On the fourth day, when I stop by to check up on Mathew, I decide to talk to him about it; to see if he’ll talk to them about being more careful.

“You need to talk to your people,” I announce as I enter his lab. “They’re…” I trail off at the sight of the mess that surrounds him. Empty vials are strewn everywhere, flasks, garbage, spilt liquids on the floor, and Mathew stands in it all with his eyes pressed to that strange device he pointed at the other day; the one he said would help him study our blood.

“What on earth,” I say, maneuvering around the mess. “Don’t you ever clean up in here?”

He falters back with his hand pressed to his heart, his elbow bumping the counter and putting a dent in it. Strange. “Goodness, I didn’t hear you come in.”

“I said something as I walked in,” I say, glass crunching under my boot, eyeing over his extremely healthy state. I mean, he’s been looking healthier and healthier by the day, but he’s almost glowing with strength. “Didn’t you hear me?”

He shakes his head, looking distracted. “No… no… I was…” He drifts off as he puts his eyes back on the strange device, turning the knob on the side. “Well, I was having an epiphany.”

“Over what?”

He glances up at me, his eyes shining with excitement. “Over a cure.”

I rush up to him. “You figured it out?”

“Well, yes and no.” He gestures at himself as he squares his shoulders. “I’ve been studying my blood and well…” he trails off, glancing around with a puzzled look. Then something clicks in his expression and he hurries back to the wall.

“What are you…?”

I trail off as he rams his fist through the wall. Bits and pieces of brick shatter and fly through the air. My jaw hits my knees as I gape at him, stepping back as my hand moves to my knife.
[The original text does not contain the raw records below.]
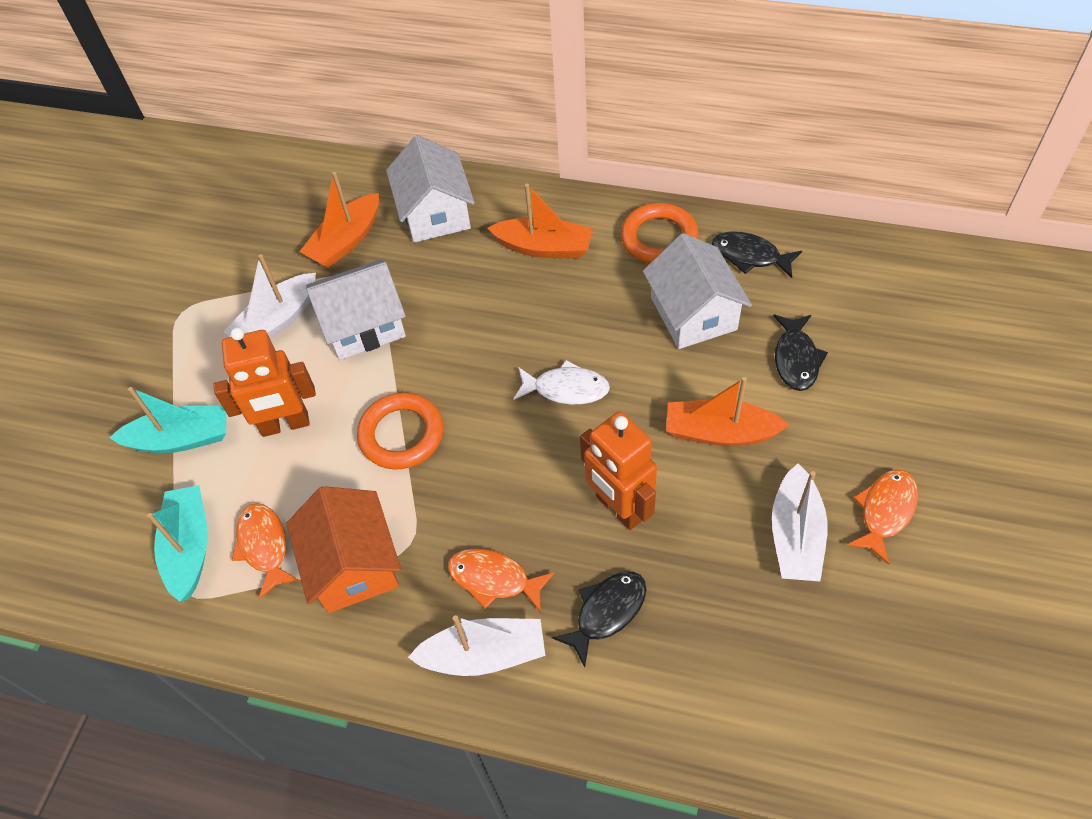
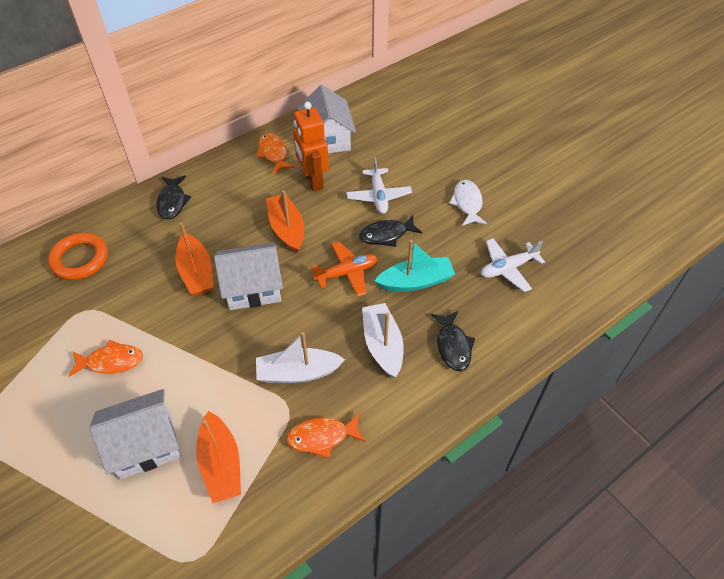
orange house: 1 -> 0
orange plane: 0 -> 1
orange ring: 2 -> 1
orange robot: 2 -> 1
turquoise boat: 2 -> 1
white boat: 3 -> 2
white plane: 0 -> 2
“What are you?” I ask, drawing my knife out of my back pocket.

He surrenders his hands in front of him. “Kayla, relax. I’m still me, simply stronger… just like you.”

My arm falls to my side. “Are you saying what I think you’re saying?”
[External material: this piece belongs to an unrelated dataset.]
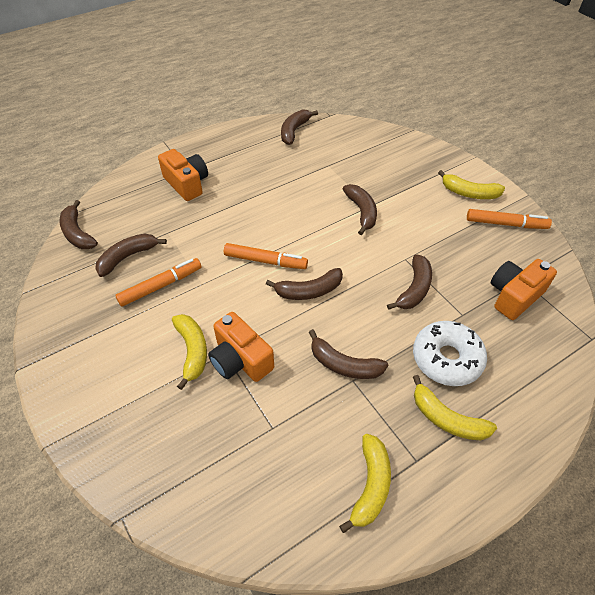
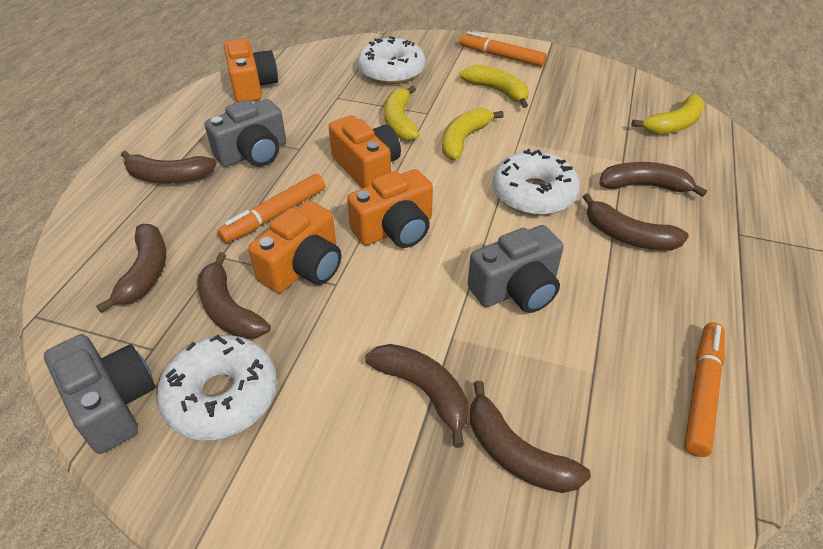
grey camera: 0 -> 3
orange camera: 3 -> 4
white donut: 1 -> 3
He lowers his hands and rushes towards me, beaming from ear to ear. “Yes,” he says. “You’re blood didn’t just cure me; it turned me into a Day Walker.”
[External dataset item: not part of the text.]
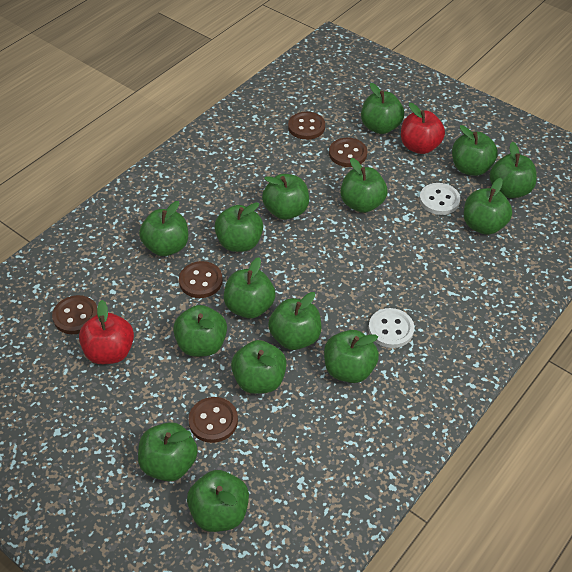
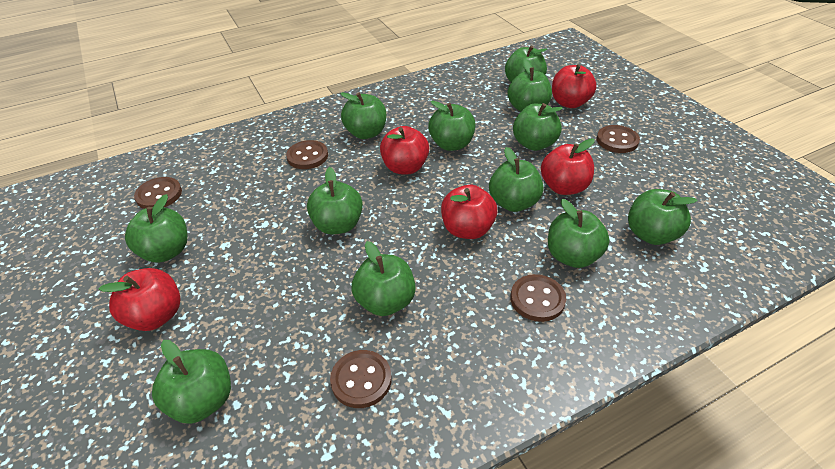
green apple: 15 -> 12
red apple: 2 -> 5
white button: 2 -> 0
“That can’t be possible,” I argue against the bluntly honest truth in front of me. I can see it in his eyes; the power, the strength, the confidence. “Sylas didn’t...” I trail off, remembering how he seemed to be stronger as we ran here and how, when he kisses me, there is so much more behind it I thought I’d bruise. I’ve never felt like I could bruise before. Unlike Mathew, however, I’m not happy. “Well, that doesn’t do us any good,” I say. “Because we’re not trying to turn the world into a bunch of Day Walkers. We want to be human again, right?”